Citation: Bennett, M.B. & Kyne, P.M. (SSG Australia & Oceania Regional Workshop, March 2003) 2003. Chiloscyllium punctatum. The IUCN Red List of Threatened Species. Version 2014.3. <www.iucnredlist.org>

 

Photographs: Sambawam Island, Philippines.

 

Similar species: The brownbanded bamboo shark partially shares its range with a number of other bamboo sharks, some of which look quite similar especially during the juvenile banded stage.

The grey bamboo shark Chiloscylliam griseum has dorsal fins with straight or convex rear margins.

The Burmese bamboo shark Chiloscylliam burmensis is a more slender animal with dark fin webs on all fins and convex rear margins.

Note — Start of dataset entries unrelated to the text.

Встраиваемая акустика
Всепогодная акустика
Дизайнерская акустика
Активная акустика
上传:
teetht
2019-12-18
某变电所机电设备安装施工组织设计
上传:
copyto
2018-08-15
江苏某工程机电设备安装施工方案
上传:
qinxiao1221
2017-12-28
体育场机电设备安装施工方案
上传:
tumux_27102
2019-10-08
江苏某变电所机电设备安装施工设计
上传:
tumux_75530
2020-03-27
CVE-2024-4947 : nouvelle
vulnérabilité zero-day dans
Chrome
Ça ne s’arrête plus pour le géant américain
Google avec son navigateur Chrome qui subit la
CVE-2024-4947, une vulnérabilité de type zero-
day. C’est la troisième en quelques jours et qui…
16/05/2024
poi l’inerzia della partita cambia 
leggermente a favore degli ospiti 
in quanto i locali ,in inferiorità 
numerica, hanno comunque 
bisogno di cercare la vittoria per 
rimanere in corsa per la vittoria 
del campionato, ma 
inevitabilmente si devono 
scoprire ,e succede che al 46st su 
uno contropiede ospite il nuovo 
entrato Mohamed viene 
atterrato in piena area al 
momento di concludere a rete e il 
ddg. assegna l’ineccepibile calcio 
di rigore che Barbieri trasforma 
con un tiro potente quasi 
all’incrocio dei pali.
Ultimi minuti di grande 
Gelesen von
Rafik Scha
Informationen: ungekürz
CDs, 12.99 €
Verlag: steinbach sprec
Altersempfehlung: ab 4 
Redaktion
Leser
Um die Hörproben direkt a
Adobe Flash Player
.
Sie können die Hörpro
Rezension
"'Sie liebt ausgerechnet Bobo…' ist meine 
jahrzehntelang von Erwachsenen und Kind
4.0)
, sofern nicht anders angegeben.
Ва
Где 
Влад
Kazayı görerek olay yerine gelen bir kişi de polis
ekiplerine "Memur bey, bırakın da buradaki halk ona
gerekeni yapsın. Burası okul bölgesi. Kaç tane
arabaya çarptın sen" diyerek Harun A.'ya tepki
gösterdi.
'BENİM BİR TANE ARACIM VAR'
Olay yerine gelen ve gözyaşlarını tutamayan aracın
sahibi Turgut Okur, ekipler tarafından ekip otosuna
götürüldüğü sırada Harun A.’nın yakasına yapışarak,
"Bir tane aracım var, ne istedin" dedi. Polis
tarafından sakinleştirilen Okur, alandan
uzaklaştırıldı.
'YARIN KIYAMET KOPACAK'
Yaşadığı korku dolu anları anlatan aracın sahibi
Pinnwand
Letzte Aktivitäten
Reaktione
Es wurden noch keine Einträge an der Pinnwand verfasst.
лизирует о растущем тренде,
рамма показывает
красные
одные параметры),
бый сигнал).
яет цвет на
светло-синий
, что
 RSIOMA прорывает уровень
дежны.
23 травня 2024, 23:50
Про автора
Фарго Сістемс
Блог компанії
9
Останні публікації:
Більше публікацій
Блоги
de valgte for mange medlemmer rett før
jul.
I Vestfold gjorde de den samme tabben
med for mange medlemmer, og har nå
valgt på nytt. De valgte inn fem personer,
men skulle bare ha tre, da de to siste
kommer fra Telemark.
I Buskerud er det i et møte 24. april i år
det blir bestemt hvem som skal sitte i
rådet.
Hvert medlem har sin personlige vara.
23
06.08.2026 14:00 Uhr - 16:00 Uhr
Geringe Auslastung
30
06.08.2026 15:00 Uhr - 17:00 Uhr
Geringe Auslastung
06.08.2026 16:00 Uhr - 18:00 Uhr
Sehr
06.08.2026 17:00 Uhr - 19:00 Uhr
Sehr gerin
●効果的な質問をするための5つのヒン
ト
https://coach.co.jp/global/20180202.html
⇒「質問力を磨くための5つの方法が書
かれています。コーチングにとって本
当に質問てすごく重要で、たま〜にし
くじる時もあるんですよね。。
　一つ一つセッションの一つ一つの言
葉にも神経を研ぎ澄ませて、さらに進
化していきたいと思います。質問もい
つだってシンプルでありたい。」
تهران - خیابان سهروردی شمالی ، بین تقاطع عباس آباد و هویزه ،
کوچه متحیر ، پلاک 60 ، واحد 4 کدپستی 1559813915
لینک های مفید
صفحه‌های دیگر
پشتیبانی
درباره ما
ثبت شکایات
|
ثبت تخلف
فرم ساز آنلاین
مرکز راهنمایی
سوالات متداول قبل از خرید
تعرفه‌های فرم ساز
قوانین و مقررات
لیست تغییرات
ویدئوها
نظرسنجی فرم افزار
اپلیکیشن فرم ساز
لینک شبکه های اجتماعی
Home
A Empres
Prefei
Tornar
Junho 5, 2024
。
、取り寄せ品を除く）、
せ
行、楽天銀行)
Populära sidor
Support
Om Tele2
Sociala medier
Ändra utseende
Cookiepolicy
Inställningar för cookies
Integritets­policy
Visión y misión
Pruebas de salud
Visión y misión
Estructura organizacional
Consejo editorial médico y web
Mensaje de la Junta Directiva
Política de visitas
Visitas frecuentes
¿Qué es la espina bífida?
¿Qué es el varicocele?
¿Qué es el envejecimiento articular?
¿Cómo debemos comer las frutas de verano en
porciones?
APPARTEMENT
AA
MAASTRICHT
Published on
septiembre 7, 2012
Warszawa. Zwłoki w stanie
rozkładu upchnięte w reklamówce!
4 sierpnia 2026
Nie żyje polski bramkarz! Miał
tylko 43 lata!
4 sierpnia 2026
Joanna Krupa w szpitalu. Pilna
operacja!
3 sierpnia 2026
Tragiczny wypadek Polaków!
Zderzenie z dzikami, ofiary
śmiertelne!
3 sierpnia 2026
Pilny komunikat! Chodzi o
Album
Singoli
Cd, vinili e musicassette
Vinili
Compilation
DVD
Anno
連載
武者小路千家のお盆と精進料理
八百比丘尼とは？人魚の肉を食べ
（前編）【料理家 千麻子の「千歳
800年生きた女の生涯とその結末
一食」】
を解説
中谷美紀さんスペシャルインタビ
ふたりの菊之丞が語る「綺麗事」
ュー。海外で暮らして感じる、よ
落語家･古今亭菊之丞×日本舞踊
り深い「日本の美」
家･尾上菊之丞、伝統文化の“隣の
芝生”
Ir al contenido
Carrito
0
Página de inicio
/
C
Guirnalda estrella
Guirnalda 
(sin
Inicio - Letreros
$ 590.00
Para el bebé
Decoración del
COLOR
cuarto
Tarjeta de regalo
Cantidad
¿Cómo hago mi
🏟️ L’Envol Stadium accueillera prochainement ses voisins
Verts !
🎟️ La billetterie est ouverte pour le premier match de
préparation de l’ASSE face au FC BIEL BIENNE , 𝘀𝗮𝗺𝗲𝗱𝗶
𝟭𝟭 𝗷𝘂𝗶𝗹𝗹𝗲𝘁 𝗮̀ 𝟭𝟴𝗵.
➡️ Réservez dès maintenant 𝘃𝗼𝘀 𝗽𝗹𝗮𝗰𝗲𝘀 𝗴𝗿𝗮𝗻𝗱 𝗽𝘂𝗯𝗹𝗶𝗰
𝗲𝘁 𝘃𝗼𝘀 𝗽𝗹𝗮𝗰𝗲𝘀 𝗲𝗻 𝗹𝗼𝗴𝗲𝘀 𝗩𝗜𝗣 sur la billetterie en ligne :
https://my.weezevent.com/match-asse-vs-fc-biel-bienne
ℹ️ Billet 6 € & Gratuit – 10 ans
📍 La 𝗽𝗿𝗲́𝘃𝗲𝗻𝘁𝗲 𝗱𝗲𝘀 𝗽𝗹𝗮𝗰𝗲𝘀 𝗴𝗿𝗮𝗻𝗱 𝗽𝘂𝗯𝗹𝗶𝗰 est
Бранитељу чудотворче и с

The Indonesian bamboo shark Chiloscylliam hasselti has dusky edged fins with convex rear margins.

 

Reaction to divers: Generally very shy and wary of divers. When discovered under ledges, the brownbanded bamboo shark usually tries to wedge itself deeper. If no better cover is available, it will bolt for another hiding place.

Diving logistics: The brownbanded bamboo shark is a fairly common but rarely seen shark inhabiting many popular dive sites in Southeast Asia and Northern Australia. It is reportedly common in Moreton Bay, Queensland, Australia; a site with limited cover where multiple animals can be found sharing the same crevices.